First, we’ll construct and run the BiSSE model and the BiSSE null model:

trans.rates.bisse <- TransMatMakerHiSSE()

pp.bisse.full <- hisse(tree, reef,
                       hidden.states = FALSE, sann = FALSE,
                       turnover = c(1, 2), eps = c(1, 1),
                       trans.rate = trans.rates.bisse)
#> Warning in hisse(tree, reef, hidden.states = FALSE, sann = FALSE, turnover =
#> c(1, : You have chosen to rely on the internal starting points that generally
#> work but does not guarantee finding the MLE.
#> Initializing... 
#> Finished. Beginning bounded subplex routine... 
#> Finished. Summarizing results...

pp.bisse.null <- hisse(tree, reef,
                       hidden.states = FALSE, sann = FALSE,
                       turnover = c(1, 1), eps = c(1, 1),
                       trans.rate = trans.rates.bisse)
#> Warning in hisse(tree, reef, hidden.states = FALSE, sann = FALSE, turnover =
#> c(1, : You have chosen to rely on the internal starting points that generally
#> work but does not guarantee finding the MLE.
#> Initializing... 
#> Finished. Beginning bounded subplex routine... 
#> Finished. Summarizing results...

Next, we’ll run the full hisse model, save for the constrained transition rates and epsilon.

trans.rates.hisse <- TransMatMakerHiSSE(hidden.traits = 1)
trans.rates.hisse <- ParEqual(trans.rates.hisse, c(1, 2, 1, 3, 1, 4, 1, 5))

pp.hisse.full <- hisse(tree, reef,
                       hidden.states = TRUE, sann = FALSE,
                       turnover = c(1, 2, 3, 4), eps = c(1, 1, 1, 1),
                       trans.rate = trans.rates.hisse)
#> Warning in hisse(tree, reef, hidden.states = TRUE, sann = FALSE, turnover =
#> c(1, : You have chosen to rely on the internal starting points that generally
#> work but does not guarantee finding the MLE.
#> Initializing... 
#> Finished.
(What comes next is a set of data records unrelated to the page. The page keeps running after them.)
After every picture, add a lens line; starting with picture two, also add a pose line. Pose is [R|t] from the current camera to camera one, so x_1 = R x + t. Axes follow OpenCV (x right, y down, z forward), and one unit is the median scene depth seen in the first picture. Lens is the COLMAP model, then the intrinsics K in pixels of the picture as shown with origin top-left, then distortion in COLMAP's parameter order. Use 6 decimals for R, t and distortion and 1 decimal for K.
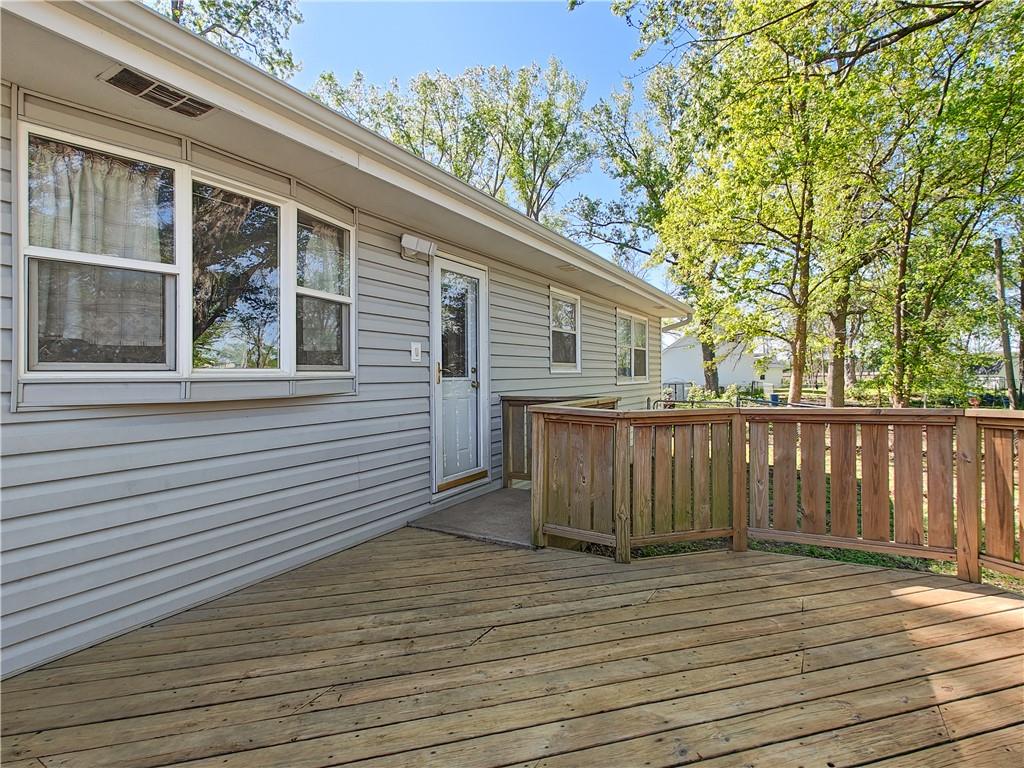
lens RADIAL K [[525.4, 0, 512.0], [0, 525.4, 384.0], [0, 0, 1]] dist [-0.000195, -0.000063]
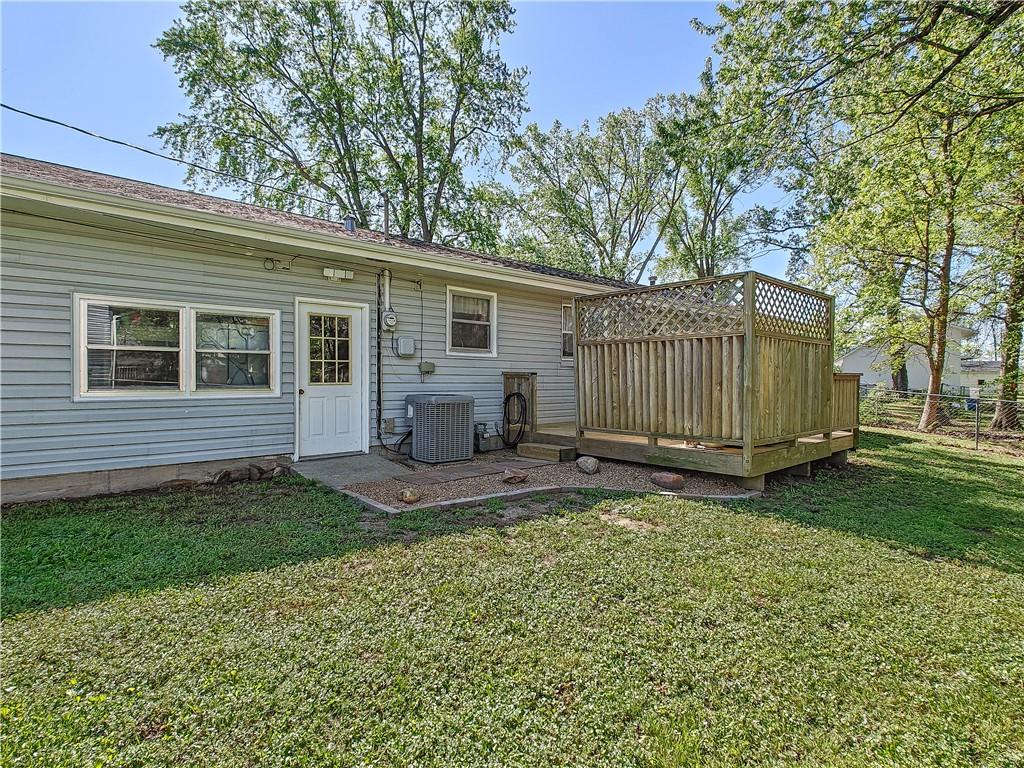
lens RADIAL K [[530.2, 0, 512.0], [0, 530.2, 384.0], [0, 0, 1]] dist [0.000512, 0.001120]
pose [[0.949064, 0.025064, -0.314085, 0.006701], [-0.024860, 0.999680, 0.004656, 0.009078], [0.314101, 0.003389, 0.949383, -0.168215]]
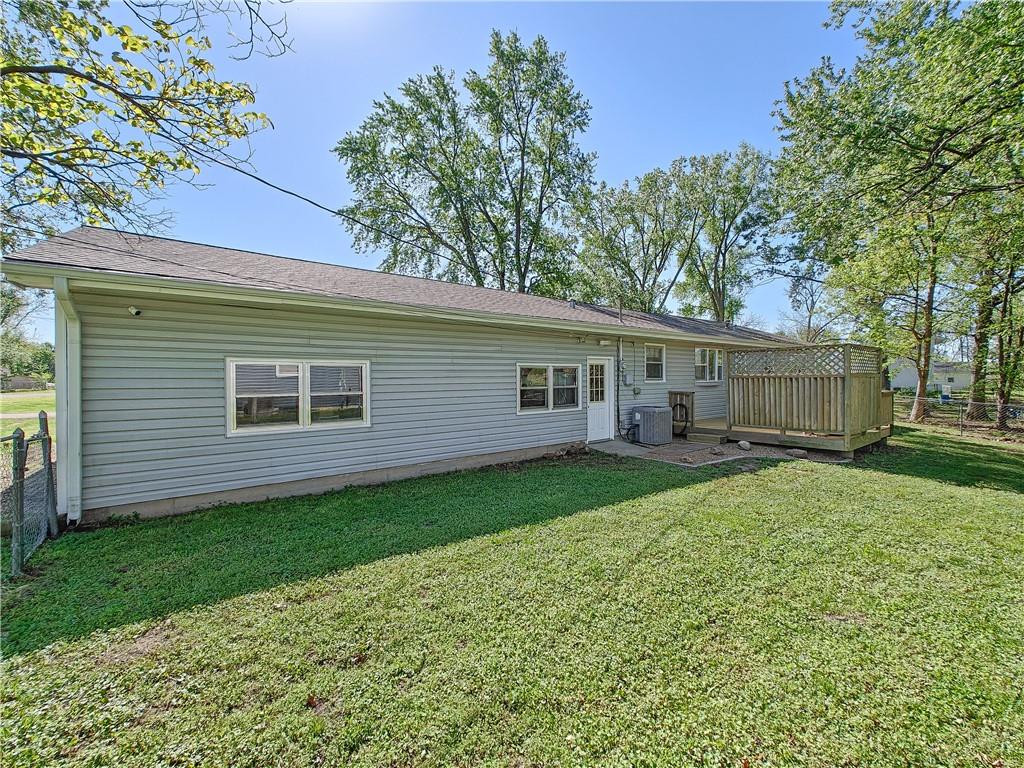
lens RADIAL K [[438.1, 0, 512.0], [0, 438.1, 384.0], [0, 0, 1]] dist [0.001182, -0.000516]
pose [[0.930249, 0.015785, -0.366589, -0.051286], [-0.013216, 0.999867, 0.009515, -0.000465], [0.366691, -0.004007, 0.930334, -0.277072]]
Beginning bounded subplex routine... 
#> Finished. Summarizing results...

Finally, we’ll build the 2 state character independent diversification model, sometimes called CID-2. We’ll use this as our null model by forcing the visible states (reef or non-reef) to have the same net turnover rates, while permitting the hidden states to vary freely.

pp.hisse.null2 <- hisse(tree, reef,
                        hidden.states = TRUE, sann = FALSE,
                        turnover = c(1, 1, 2, 2), eps = c(1, 1, 1, 1),
                        trans.rate = trans.rates.hisse)
#> Warning in hisse(tree, reef, hidden.states = TRUE, sann = FALSE, turnover =
#> c(1, : You have chosen to rely on the internal starting points that generally
#> work but does not guarantee finding the MLE.
#> Initializing... 
#> Finished. Beginning bounded subplex routine... 
#> Finished. Summarizing results...

We can combine all of our results into a single table for easy comparison.

results <- list(pp.bisse.full, pp.bisse.null, pp.hisse.null2, pp.hisse.full)
aicc <- sapply(results, `[[`, "AICc")
lnl <- sapply(results, `[[`, "loglik")

data.frame(model = c("bisse_full", "bisse_null", "hisse_cid2", "hisse_full"), aicc, lnl)
#>        model     aicc       lnl
#> 1 bisse_full 1928.654 -959.1933
#> 2 bisse_null 1926.650 -959.2364
#> 3 hisse_cid2 1914.993 -953.4075
#> 4 hisse_full 1919.024 -953.3236

Summarizing the results on the basis of AICc suggests that the best supported model is a null model, where habitat has no effect on speciation rate.